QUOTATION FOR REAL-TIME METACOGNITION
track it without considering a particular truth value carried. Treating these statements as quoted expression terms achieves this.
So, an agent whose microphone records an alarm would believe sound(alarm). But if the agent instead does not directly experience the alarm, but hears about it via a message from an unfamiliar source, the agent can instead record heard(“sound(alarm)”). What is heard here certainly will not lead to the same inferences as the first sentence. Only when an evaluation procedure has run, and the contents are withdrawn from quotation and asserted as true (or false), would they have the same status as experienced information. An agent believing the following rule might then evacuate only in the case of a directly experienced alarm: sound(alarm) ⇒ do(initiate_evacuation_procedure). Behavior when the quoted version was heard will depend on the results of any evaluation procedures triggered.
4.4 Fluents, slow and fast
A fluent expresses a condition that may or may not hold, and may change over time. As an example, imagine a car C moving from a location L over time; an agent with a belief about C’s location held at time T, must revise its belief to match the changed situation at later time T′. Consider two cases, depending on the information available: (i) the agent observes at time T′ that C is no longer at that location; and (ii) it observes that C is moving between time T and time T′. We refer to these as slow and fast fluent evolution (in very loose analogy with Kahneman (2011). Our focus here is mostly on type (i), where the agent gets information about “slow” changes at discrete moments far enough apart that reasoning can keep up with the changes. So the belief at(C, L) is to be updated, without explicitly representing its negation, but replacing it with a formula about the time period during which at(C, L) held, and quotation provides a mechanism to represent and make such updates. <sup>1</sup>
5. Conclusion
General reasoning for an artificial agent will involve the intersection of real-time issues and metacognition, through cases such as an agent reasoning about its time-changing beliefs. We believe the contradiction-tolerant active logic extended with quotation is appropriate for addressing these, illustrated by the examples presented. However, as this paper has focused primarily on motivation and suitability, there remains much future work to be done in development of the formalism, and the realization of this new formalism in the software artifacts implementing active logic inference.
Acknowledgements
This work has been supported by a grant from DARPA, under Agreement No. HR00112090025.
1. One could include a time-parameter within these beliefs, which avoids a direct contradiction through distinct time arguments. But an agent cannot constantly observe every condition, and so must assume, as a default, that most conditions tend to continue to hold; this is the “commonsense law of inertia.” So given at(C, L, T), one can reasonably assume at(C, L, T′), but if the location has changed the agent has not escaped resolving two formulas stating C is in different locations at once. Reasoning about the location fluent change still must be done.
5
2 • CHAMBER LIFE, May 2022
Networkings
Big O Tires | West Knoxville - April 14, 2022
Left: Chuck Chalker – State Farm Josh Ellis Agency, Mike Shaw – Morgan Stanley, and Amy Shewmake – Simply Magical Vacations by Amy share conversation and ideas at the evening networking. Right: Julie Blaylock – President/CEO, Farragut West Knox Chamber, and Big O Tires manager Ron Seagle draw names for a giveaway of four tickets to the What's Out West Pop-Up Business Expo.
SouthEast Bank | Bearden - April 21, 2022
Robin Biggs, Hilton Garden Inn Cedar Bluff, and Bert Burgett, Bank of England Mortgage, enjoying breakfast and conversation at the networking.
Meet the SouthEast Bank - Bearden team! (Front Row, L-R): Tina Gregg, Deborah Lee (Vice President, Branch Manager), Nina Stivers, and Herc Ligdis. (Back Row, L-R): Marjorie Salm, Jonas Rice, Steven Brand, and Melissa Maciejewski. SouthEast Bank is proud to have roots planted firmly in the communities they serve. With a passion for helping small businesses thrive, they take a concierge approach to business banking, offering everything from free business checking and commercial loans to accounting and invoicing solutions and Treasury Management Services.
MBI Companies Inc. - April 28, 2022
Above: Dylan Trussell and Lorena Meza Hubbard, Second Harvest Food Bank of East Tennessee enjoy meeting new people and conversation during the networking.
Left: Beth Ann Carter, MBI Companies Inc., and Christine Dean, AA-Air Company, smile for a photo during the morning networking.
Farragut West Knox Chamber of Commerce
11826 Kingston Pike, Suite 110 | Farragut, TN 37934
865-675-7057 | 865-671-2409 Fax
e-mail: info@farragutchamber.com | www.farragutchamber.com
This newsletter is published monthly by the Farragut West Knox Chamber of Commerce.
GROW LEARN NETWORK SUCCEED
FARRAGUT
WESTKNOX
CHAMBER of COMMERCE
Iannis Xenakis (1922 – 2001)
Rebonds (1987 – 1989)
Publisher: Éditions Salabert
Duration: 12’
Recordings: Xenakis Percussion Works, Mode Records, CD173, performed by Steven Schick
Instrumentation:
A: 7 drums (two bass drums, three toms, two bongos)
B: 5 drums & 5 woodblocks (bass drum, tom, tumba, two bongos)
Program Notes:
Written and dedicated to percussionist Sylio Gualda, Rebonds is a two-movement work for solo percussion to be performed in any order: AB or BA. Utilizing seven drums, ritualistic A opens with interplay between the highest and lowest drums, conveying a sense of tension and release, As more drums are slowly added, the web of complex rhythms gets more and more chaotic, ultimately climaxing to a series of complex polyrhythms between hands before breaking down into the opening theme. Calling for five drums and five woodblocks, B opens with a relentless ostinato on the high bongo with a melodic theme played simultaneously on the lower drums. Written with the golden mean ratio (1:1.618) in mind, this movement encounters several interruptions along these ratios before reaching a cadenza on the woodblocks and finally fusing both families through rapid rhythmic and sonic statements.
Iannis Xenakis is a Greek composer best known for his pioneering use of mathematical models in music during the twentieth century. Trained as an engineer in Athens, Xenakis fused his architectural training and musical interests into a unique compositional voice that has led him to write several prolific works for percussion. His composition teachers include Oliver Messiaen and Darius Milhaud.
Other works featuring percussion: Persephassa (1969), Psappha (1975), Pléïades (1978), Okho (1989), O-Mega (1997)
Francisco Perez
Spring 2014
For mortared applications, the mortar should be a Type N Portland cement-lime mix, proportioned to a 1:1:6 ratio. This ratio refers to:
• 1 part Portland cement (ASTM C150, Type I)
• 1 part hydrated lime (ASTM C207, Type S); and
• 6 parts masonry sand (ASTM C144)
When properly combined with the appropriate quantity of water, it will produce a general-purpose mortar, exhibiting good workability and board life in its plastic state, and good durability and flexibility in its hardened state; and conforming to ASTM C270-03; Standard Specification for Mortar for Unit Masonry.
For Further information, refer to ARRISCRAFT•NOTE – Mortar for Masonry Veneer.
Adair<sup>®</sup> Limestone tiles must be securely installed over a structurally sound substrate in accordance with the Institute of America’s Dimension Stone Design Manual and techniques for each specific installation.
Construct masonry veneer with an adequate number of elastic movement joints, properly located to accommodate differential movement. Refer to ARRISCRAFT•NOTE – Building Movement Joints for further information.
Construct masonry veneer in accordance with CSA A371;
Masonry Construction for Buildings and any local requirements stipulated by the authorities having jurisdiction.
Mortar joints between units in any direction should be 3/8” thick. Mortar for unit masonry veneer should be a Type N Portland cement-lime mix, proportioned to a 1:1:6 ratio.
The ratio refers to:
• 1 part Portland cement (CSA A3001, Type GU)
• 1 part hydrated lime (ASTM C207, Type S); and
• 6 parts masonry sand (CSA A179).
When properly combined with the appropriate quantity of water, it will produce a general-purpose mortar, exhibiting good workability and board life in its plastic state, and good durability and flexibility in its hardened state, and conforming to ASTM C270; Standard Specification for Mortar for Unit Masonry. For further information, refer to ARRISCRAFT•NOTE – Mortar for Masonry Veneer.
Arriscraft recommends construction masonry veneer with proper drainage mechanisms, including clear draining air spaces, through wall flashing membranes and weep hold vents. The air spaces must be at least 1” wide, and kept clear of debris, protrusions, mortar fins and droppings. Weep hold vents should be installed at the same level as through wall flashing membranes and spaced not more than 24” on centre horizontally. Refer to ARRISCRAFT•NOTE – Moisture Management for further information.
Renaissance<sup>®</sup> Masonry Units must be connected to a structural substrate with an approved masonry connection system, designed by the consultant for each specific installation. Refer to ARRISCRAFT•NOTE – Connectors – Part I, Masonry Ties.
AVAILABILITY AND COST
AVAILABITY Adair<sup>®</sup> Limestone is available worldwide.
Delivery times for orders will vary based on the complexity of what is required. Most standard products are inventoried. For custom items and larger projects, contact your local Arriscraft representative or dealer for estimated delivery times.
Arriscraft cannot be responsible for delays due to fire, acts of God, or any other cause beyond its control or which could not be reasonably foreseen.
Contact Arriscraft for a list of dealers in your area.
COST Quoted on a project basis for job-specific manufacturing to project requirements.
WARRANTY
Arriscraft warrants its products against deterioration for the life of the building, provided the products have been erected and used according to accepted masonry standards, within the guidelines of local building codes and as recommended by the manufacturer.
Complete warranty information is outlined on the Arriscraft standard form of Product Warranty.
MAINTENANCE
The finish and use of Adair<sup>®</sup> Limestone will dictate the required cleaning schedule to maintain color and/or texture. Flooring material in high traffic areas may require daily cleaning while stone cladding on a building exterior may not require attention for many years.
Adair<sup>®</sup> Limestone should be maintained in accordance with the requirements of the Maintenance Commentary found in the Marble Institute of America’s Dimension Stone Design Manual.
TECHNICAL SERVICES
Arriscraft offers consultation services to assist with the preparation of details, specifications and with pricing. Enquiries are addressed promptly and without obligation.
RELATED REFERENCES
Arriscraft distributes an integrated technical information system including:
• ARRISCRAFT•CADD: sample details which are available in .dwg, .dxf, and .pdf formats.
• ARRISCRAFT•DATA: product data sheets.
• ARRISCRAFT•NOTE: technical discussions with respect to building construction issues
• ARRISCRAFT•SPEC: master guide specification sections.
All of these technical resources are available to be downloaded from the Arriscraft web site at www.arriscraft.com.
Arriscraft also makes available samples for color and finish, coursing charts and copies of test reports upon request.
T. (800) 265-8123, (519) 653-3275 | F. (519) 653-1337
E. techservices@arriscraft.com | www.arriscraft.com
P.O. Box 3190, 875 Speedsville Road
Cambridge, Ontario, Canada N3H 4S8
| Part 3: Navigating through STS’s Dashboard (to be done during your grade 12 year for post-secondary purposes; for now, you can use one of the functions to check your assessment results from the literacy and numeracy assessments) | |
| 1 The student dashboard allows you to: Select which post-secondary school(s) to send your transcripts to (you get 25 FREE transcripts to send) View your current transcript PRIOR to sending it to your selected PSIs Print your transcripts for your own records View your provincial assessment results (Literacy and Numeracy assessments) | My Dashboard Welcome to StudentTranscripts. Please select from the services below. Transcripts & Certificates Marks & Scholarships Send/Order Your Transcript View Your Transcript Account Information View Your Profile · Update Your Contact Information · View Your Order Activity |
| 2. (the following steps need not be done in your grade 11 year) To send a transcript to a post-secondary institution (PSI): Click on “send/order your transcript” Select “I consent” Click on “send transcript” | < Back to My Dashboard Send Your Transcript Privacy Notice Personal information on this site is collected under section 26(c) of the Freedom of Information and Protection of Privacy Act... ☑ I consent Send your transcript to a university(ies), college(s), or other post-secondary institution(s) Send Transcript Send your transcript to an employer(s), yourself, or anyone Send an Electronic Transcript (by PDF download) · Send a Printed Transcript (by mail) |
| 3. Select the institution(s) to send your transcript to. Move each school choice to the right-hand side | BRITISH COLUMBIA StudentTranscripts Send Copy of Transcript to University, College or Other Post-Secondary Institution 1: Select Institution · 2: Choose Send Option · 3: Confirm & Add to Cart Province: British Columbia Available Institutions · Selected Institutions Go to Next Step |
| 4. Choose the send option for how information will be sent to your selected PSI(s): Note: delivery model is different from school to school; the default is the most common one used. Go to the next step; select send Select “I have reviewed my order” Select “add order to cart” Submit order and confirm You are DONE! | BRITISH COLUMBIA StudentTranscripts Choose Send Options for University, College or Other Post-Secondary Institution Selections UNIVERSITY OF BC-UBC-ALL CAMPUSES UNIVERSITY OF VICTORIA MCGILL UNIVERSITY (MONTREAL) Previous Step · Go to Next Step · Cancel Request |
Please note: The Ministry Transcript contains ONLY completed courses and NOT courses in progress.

==================================================

## Task
Quote the data above from the line containing "and .pdf formats." to the line containing "(by mail) |", inclusive, and stop.

## Final answer
• ARRISCRAFT•CADD: sample details which are available in .dwg, .dxf, and .pdf formats.
• ARRISCRAFT•DATA: product data sheets.
• ARRISCRAFT•NOTE: technical discussions with respect to building construction issues
• ARRISCRAFT•SPEC: master guide specification sections.
All of these technical resources are available to be downloaded from the Arriscraft web site at www.arriscraft.com.
Arriscraft also makes available samples for color and finish, coursing charts and copies of test reports upon request.
T. (800) 265-8123, (519) 653-3275 | F. (519) 653-1337
E. techservices@arriscraft.com | www.arriscraft.com
P.O. Box 3190, 875 Speedsville Road
Cambridge, Ontario, Canada N3H 4S8
| Part 3: Navigating through STS’s Dashboard (to be done during your grade 12 year for post-secondary purposes; for now, you can use one of the functions to check your assessment results from the literacy and numeracy assessments) | |
| 1 The student dashboard allows you to: Select which post-secondary school(s) to send your transcripts to (you get 25 FREE transcripts to send) View your current transcript PRIOR to sending it to your selected PSIs Print your transcripts for your own records View your provincial assessment results (Literacy and Numeracy assessments) | My Dashboard Welcome to StudentTranscripts. Please select from the services below. Transcripts & Certificates Marks & Scholarships Send/Order Your Transcript View Your Transcript Account Information View Your Profile · Update Your Contact Information · View Your Order Activity |
| 2. (the following steps need not be done in your grade 11 year) To send a transcript to a post-secondary institution (PSI): Click on “send/order your transcript” Select “I consent” Click on “send transcript” | < Back to My Dashboard Send Your Transcript Privacy Notice Personal information on this site is collected under section 26(c) of the Freedom of Information and Protection of Privacy Act... ☑ I consent Send your transcript to a university(ies), college(s), or other post-secondary institution(s) Send Transcript Send your transcript to an employer(s), yourself, or anyone Send an Electronic Transcript (by PDF download) · Send a Printed Transcript (by mail) |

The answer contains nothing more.